One way to evaluate posterior samples is computing likelihoods of our posterior samples, and comparing these to the likelihood of the underlying synthetic data. Formally, we can compute the joint likelihood of posterior samples with the observations used to generate the samples. And similarly, we can compute the joint likelihood of the observations with the underlying synthetic data which was generated at the same time as the observations.

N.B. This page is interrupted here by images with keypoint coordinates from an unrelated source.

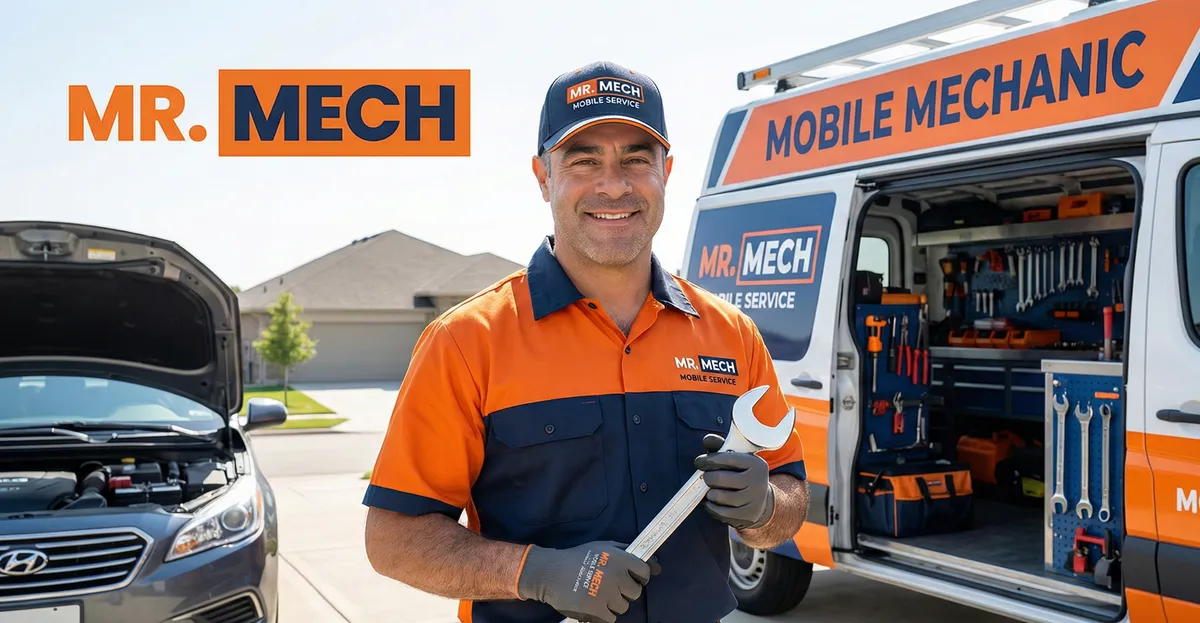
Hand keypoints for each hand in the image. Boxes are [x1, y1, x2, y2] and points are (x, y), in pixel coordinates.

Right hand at [516, 540, 660, 622]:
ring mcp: (607, 593)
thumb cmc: (578, 557)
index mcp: (620, 557)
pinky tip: (593, 604)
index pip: (644, 572)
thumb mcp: (603, 546)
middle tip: (610, 588)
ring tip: (598, 595)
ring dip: (613, 604)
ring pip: (624, 607)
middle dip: (625, 591)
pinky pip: (612, 618)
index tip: (632, 579)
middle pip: (635, 592)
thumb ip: (628, 552)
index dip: (640, 577)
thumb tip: (656, 565)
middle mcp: (616, 575)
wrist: (551, 572)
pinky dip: (604, 615)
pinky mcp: (597, 609)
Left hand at [694, 433, 774, 529]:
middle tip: (707, 478)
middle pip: (719, 478)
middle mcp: (758, 481)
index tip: (701, 462)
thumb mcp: (735, 459)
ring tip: (711, 491)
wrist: (760, 500)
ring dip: (709, 494)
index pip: (727, 458)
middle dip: (708, 478)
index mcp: (756, 463)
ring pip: (719, 496)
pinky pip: (721, 512)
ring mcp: (754, 500)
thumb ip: (720, 448)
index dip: (709, 460)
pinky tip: (712, 503)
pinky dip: (711, 507)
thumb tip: (707, 440)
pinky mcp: (748, 516)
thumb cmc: (742, 475)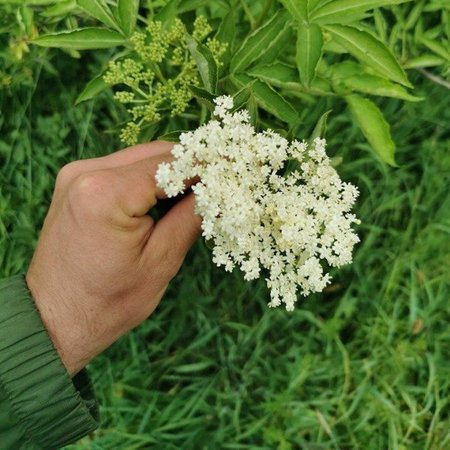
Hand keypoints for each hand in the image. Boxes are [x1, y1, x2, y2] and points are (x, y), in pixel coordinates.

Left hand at [26, 141, 200, 375]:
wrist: (53, 318)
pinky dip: (149, 178)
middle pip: (155, 154)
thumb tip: (215, 190)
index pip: (170, 164)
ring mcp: (76, 174)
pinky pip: (123, 169)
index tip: (233, 167)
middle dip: (191, 165)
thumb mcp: (160, 262)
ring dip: (171, 171)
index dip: (206, 164)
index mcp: (105, 193)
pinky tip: (167, 196)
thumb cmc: (107, 302)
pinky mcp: (75, 183)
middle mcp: (85, 173)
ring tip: (198, 192)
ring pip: (140, 158)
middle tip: (220, 181)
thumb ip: (190, 217)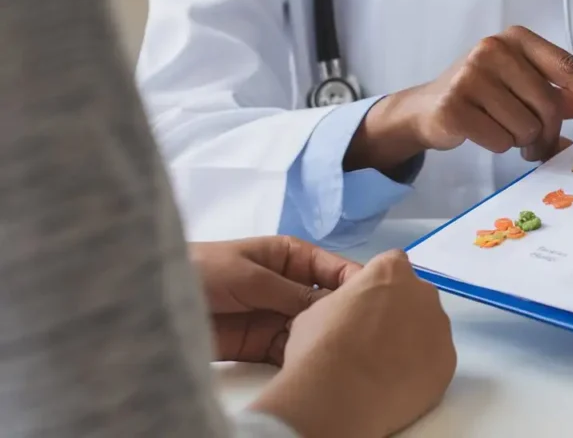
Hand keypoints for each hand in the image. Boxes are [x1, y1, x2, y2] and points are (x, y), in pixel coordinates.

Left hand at [190, 236, 360, 365]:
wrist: (151, 303)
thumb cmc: (201, 271)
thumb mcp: (248, 275)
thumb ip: (290, 291)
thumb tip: (331, 302)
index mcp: (288, 257)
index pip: (331, 267)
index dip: (353, 280)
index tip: (374, 297)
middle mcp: (288, 286)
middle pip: (327, 301)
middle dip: (343, 313)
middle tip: (360, 330)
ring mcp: (276, 316)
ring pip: (313, 328)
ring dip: (324, 338)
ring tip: (342, 351)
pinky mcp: (262, 344)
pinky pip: (291, 351)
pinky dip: (303, 357)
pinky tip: (316, 364)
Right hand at [250, 250, 455, 437]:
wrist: (336, 400)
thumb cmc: (319, 349)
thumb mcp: (317, 310)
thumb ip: (345, 302)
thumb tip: (350, 313)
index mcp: (390, 271)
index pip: (391, 265)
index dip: (377, 286)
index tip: (363, 307)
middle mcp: (423, 293)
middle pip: (415, 296)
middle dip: (399, 312)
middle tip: (373, 340)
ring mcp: (440, 328)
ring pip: (428, 328)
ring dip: (412, 341)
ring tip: (384, 368)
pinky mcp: (448, 363)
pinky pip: (436, 360)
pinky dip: (421, 370)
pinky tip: (396, 386)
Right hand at [345, 26, 572, 172]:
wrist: (426, 108)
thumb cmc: (483, 96)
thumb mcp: (522, 86)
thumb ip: (562, 94)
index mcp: (518, 39)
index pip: (571, 68)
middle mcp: (494, 49)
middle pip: (550, 106)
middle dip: (546, 131)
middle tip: (533, 142)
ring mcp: (471, 75)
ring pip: (526, 127)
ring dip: (519, 140)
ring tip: (501, 131)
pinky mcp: (454, 105)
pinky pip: (500, 140)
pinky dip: (497, 146)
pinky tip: (481, 132)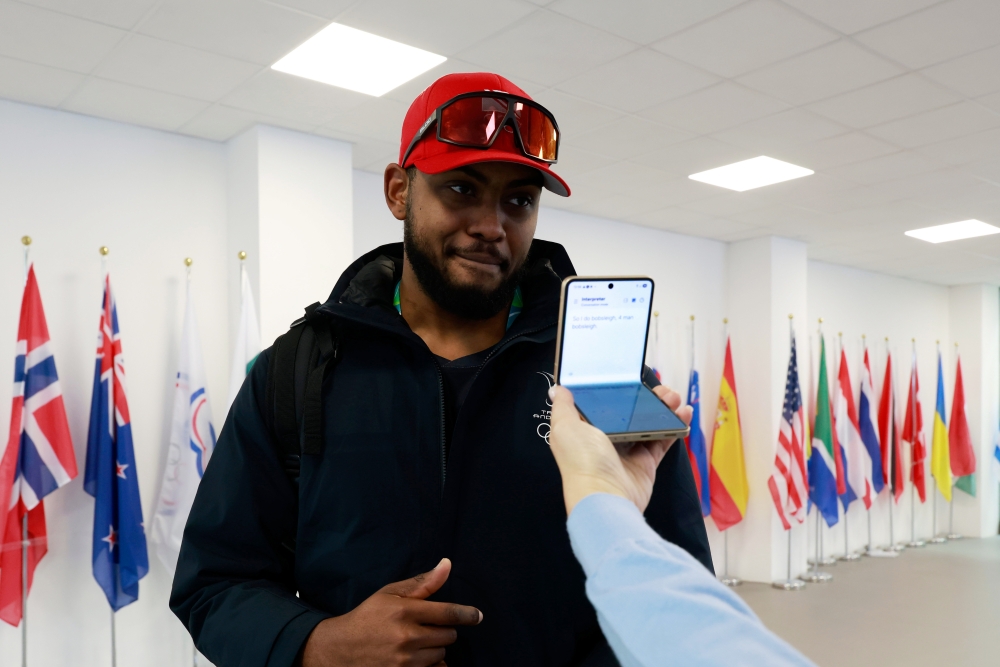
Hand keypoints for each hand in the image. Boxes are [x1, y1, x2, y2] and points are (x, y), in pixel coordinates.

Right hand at [300, 558, 481, 666]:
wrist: (341, 649)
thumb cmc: (369, 616)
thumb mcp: (391, 594)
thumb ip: (423, 583)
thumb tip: (447, 565)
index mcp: (405, 611)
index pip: (448, 612)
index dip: (466, 614)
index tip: (477, 616)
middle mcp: (406, 637)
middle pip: (448, 635)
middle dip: (443, 630)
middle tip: (426, 626)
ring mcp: (404, 660)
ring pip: (440, 654)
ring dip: (435, 648)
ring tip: (416, 641)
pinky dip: (429, 663)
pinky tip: (416, 656)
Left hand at [548, 384, 691, 514]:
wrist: (607, 497)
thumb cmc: (583, 462)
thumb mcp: (565, 427)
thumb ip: (563, 406)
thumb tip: (558, 389)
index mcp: (584, 431)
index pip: (602, 406)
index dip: (618, 392)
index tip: (632, 379)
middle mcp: (605, 441)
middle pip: (629, 414)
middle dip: (646, 399)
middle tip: (661, 389)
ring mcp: (627, 453)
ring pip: (648, 425)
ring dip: (662, 409)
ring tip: (674, 398)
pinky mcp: (645, 464)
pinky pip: (662, 441)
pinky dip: (674, 427)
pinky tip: (683, 414)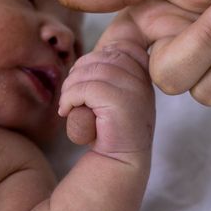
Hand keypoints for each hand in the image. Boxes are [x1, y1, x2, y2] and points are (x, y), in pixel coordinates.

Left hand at [58, 15, 154, 157]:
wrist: (118, 164)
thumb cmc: (109, 129)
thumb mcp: (114, 93)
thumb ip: (110, 71)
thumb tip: (95, 51)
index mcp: (144, 73)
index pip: (119, 47)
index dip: (94, 59)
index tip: (85, 82)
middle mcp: (143, 79)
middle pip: (101, 56)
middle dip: (78, 72)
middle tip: (71, 96)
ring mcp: (135, 90)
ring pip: (90, 71)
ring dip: (70, 88)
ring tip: (68, 105)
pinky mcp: (120, 103)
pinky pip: (85, 88)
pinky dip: (69, 99)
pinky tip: (67, 112)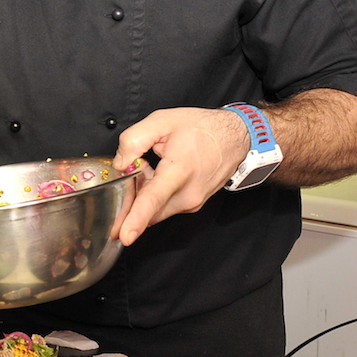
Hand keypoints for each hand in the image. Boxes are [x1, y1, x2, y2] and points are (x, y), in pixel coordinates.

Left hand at [111, 107, 250, 244]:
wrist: (235, 137)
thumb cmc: (203, 129)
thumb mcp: (162, 121)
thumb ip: (134, 140)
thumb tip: (121, 163)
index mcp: (180, 169)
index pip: (154, 199)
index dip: (136, 219)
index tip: (126, 235)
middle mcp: (189, 193)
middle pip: (148, 210)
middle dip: (130, 197)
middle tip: (132, 170)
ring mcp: (192, 202)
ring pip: (154, 210)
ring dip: (143, 194)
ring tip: (150, 166)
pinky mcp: (192, 205)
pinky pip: (163, 207)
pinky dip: (154, 195)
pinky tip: (159, 174)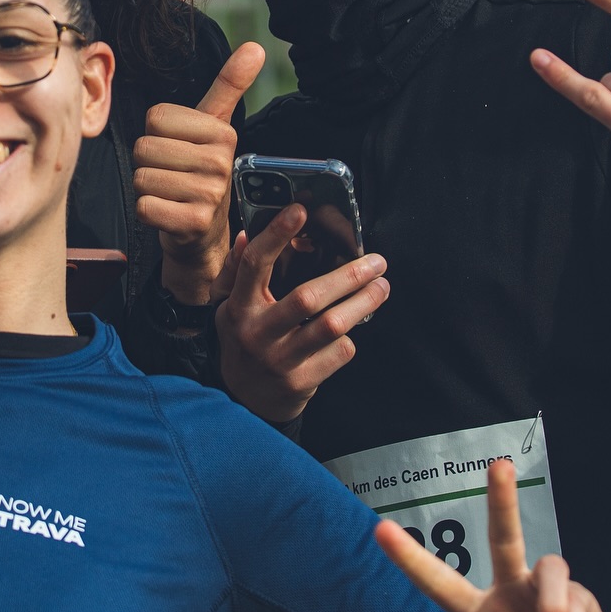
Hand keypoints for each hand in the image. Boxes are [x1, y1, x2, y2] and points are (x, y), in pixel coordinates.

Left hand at [134, 43, 265, 303]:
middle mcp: (221, 162)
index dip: (157, 135)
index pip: (155, 117)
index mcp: (223, 133)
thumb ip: (230, 86)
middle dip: (149, 163)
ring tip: (170, 195)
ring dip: (147, 189)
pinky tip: (167, 214)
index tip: (178, 149)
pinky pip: (143, 206)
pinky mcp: (193, 223)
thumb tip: (256, 46)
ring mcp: (210, 195)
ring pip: (142, 177)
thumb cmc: (201, 173)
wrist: (204, 235)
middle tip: (172, 176)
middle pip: (145, 147)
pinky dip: (147, 212)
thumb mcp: (214, 127)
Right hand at [215, 205, 388, 422]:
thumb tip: (247, 235)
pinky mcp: (300, 381)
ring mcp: (279, 360)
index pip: (255, 265)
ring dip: (363, 303)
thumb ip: (235, 271)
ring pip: (331, 326)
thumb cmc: (244, 340)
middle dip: (347, 277)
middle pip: (307, 298)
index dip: (276, 235)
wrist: (246, 401)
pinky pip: (338, 352)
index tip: (300, 210)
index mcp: (238, 307)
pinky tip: (352, 330)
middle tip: (376, 262)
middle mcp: (256, 333)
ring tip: (382, 288)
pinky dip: (349, 339)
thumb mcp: (228, 307)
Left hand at [376, 461, 610, 611]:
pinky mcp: (578, 595)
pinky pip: (578, 601)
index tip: (381, 529)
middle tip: (500, 465)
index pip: (439, 583)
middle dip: (502, 500)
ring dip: (556, 608)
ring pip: (551, 569)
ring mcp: (543, 590)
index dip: (410, 558)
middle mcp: (509, 592)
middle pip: (502, 538)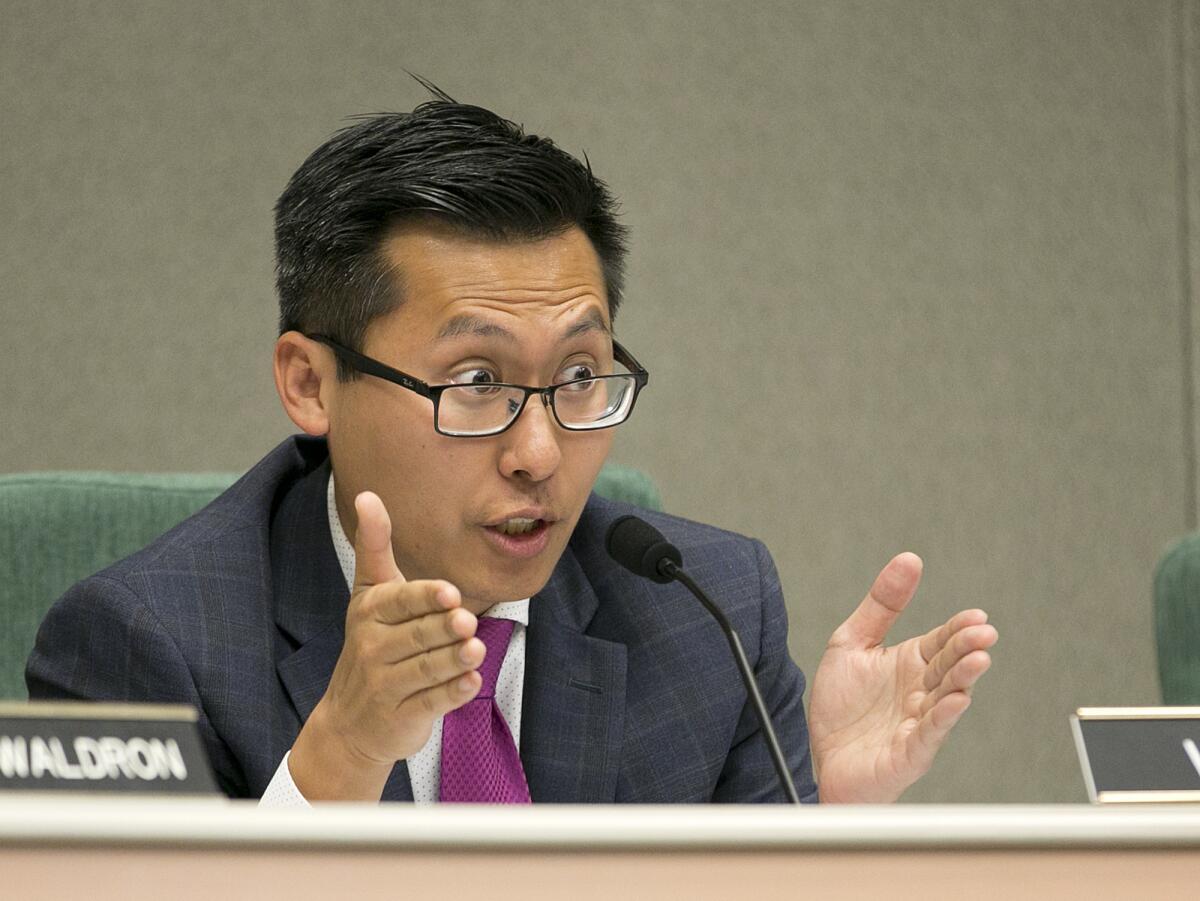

`def log_likelihood(xs, ys, thetas, mus, sigmas, N):`

"""Returns the log likelihood of the HMM model conditioned on the data"""

result = 0

# transition probabilities

for n in range(1, N):

result += torch.log(thetas[xs[n - 1], xs[n]])

# emission probabilities

for n in range(N):

result += dist.Normal(mus[xs[n]], sigmas[xs[n]]).log_prob(ys[n])

return result

# computes the log likelihood of the HMM model per iteration

ppcs = [

log_likelihood(x, y_obs, thetas_obs, mu, sigma, N)

for x, mu, sigma in zip(x_samples.int(), mu_samples, sigma_samples)

]

`plt.figure(figsize=(12, 6))`

plt.plot(ppcs, label="Sample", c="g")

# plotting the ground truth for reference

plt.plot(

[log_likelihood(x_obs, y_obs, thetas_obs, mus_obs, sigmas_obs, N)] * num_samples,

label="Grond truth",

c="r",

)

plt.ylabel("Log likelihood")

plt.legend()

plt.show()

From the above plot, inference appears to be doing a good job of fitting the random variables given the observed data. Inference appears to converge with a log likelihood scores near to those generated by the ground truth parameters.